##### GIVEN ENTRIES #####

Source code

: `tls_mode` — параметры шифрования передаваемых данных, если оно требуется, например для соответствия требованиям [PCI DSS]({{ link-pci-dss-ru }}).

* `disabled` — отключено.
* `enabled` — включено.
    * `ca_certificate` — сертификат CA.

#####
##### GIVEN ENTRIES #####

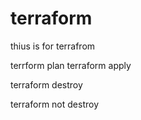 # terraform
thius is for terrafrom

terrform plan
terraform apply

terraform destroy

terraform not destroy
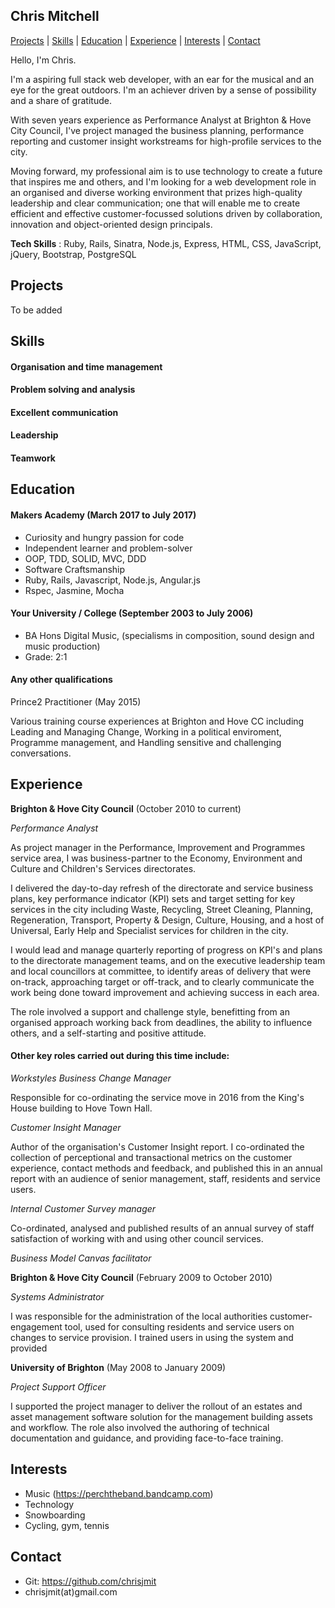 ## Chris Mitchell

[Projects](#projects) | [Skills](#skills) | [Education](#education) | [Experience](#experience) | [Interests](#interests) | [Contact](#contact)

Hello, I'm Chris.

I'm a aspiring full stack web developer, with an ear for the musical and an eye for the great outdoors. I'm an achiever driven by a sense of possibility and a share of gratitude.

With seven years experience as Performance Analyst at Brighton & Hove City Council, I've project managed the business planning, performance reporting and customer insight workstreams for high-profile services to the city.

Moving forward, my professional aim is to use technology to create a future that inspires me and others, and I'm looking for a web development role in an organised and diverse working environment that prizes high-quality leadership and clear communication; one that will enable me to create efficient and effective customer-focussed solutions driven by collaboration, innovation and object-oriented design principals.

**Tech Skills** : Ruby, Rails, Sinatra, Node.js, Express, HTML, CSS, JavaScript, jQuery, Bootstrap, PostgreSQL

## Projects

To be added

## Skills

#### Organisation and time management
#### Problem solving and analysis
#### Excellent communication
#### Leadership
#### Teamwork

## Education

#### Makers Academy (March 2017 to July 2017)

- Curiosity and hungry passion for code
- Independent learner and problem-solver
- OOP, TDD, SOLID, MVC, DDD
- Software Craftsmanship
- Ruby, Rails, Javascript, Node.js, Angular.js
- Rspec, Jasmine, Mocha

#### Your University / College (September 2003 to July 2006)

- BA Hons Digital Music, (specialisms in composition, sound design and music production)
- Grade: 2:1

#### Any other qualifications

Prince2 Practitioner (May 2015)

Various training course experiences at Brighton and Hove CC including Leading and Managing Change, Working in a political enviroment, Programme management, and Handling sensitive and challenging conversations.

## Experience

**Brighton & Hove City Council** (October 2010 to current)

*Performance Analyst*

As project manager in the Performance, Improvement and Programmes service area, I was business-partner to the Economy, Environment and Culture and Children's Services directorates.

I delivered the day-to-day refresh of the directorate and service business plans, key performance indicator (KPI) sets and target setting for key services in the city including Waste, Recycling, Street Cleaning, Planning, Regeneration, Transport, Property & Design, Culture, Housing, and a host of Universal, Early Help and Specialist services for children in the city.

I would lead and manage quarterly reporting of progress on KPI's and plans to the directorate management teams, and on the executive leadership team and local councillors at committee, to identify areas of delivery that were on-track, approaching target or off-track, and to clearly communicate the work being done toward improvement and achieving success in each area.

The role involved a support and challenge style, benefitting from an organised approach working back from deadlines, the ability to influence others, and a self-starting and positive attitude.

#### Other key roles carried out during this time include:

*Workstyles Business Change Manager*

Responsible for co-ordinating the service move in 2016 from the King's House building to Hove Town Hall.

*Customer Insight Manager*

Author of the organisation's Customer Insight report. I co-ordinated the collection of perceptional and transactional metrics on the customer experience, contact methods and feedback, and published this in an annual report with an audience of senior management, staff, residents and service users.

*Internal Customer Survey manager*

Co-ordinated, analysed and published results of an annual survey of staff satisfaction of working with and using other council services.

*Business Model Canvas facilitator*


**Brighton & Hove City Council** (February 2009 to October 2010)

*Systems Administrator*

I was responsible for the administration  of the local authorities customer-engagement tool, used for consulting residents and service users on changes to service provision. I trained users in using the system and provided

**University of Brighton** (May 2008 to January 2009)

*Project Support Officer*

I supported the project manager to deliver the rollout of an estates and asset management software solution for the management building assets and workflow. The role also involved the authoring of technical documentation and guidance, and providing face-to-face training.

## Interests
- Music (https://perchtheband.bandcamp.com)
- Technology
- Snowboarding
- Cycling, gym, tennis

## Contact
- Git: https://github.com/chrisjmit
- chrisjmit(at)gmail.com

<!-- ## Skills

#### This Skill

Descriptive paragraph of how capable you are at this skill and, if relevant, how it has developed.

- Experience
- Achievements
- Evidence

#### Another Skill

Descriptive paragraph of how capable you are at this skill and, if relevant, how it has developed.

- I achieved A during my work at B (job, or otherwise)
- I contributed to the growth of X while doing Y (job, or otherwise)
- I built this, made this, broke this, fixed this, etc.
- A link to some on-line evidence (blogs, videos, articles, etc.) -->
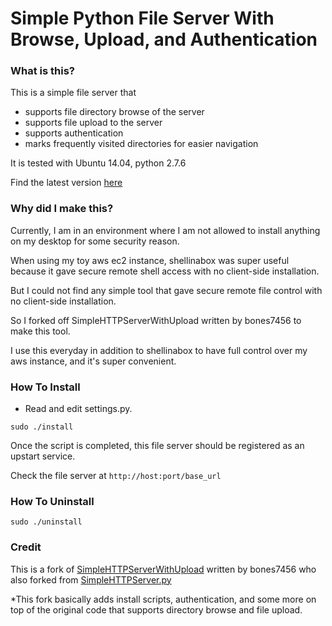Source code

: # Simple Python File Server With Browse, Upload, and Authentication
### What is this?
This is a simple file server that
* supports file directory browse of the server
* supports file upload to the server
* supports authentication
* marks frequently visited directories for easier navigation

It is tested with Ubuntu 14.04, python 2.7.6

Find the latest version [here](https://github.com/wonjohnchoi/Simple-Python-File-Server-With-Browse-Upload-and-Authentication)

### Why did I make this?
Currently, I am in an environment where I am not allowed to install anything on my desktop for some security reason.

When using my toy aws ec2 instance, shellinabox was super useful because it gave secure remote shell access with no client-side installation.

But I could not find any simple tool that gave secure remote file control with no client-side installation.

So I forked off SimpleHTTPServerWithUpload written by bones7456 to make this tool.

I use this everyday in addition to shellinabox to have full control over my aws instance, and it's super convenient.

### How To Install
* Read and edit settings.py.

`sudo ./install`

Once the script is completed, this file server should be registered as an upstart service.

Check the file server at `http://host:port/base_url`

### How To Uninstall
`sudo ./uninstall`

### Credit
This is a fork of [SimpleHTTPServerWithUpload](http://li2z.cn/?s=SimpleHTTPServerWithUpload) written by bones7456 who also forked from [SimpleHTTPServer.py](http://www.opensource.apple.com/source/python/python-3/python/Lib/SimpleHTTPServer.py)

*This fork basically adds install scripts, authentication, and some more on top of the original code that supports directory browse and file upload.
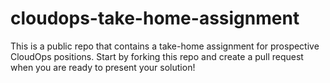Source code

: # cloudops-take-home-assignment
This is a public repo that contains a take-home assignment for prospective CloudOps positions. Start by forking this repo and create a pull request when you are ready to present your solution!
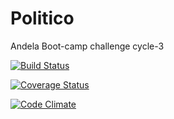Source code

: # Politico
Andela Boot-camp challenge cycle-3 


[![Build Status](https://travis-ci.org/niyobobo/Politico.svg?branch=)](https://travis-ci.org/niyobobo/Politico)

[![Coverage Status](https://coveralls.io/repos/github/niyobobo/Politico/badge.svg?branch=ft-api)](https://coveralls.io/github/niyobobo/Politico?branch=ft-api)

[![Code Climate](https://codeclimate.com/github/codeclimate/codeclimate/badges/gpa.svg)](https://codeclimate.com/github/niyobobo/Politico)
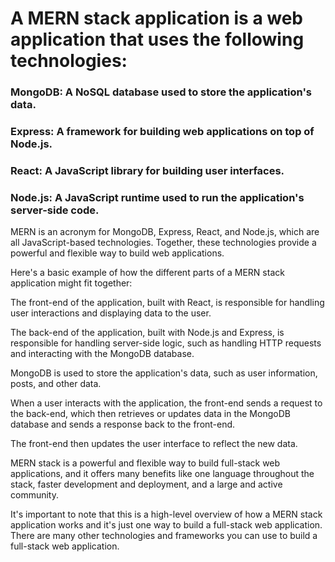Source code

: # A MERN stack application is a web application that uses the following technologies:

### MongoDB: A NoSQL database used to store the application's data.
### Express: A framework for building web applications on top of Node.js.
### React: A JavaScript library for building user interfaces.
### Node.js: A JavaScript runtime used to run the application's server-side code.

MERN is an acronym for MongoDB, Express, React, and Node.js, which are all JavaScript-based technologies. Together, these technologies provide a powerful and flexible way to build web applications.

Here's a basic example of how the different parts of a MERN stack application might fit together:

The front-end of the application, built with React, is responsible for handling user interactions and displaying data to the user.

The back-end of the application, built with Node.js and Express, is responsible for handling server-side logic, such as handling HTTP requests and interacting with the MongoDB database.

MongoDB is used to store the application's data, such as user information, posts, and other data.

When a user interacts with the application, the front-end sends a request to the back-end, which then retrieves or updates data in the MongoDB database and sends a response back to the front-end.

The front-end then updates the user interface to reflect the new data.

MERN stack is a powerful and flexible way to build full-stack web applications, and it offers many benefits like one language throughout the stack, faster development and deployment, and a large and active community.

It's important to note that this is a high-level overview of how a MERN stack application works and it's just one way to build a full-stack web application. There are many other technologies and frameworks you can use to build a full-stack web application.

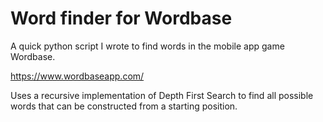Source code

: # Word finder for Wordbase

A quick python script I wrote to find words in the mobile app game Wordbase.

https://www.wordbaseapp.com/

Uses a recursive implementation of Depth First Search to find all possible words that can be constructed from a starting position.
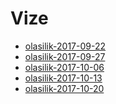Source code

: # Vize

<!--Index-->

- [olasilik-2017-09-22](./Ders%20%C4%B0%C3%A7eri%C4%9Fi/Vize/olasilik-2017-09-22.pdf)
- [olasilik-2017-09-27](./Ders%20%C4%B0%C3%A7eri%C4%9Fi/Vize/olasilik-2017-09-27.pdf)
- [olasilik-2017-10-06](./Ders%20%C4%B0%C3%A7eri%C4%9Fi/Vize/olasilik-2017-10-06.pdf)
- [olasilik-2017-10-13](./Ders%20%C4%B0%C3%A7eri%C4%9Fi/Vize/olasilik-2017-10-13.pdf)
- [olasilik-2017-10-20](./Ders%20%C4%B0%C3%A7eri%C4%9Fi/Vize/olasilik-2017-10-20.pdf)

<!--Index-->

#####
##### GIVEN ENTRIES #####

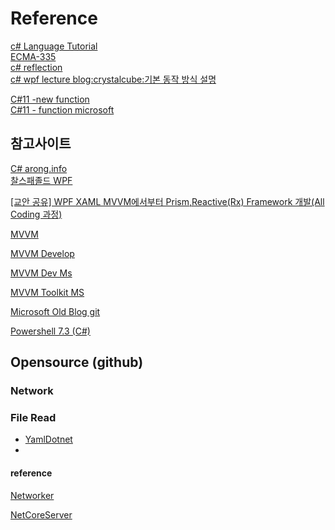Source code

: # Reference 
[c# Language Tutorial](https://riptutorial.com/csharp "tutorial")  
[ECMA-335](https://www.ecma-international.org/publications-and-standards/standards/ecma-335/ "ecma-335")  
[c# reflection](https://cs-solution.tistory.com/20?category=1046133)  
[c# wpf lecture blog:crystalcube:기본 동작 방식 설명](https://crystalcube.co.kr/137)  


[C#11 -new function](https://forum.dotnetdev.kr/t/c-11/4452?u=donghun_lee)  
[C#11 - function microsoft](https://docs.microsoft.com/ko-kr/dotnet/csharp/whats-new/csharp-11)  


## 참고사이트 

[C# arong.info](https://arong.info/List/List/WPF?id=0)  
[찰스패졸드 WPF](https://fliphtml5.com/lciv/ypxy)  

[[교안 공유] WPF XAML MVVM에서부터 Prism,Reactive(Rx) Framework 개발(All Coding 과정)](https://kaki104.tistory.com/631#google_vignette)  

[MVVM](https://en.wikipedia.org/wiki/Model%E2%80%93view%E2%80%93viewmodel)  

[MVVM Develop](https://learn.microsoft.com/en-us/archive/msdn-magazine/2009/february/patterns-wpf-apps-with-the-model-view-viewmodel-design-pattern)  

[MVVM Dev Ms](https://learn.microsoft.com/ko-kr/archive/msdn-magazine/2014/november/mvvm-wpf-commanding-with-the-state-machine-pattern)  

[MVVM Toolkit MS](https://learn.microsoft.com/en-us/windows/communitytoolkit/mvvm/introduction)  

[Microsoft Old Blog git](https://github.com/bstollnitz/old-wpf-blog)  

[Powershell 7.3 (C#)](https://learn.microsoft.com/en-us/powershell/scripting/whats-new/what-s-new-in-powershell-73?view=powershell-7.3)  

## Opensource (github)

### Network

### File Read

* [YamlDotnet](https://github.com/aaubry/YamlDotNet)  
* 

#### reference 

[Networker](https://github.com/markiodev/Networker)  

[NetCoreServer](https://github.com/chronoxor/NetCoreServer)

#####

TASK PROMPT →
Write out the stretch of the listing from the line containing "As project manager" through the line containing "I delivered the", copying those lines exactly.

ANSWER SPACE →
As project manager in the Performance, Improvement and Programmes service area, I was business-partner to the Economy, Environment and Culture and Children's Services directorates.

I delivered the day-to-day refresh of the directorate and service business plans, key performance indicator (KPI) sets and target setting for key services in the city including Waste, Recycling, Street Cleaning, Planning, Regeneration, Transport, Property & Design, Culture, Housing, and a host of Universal, Early Help and Specialist services for children in the city.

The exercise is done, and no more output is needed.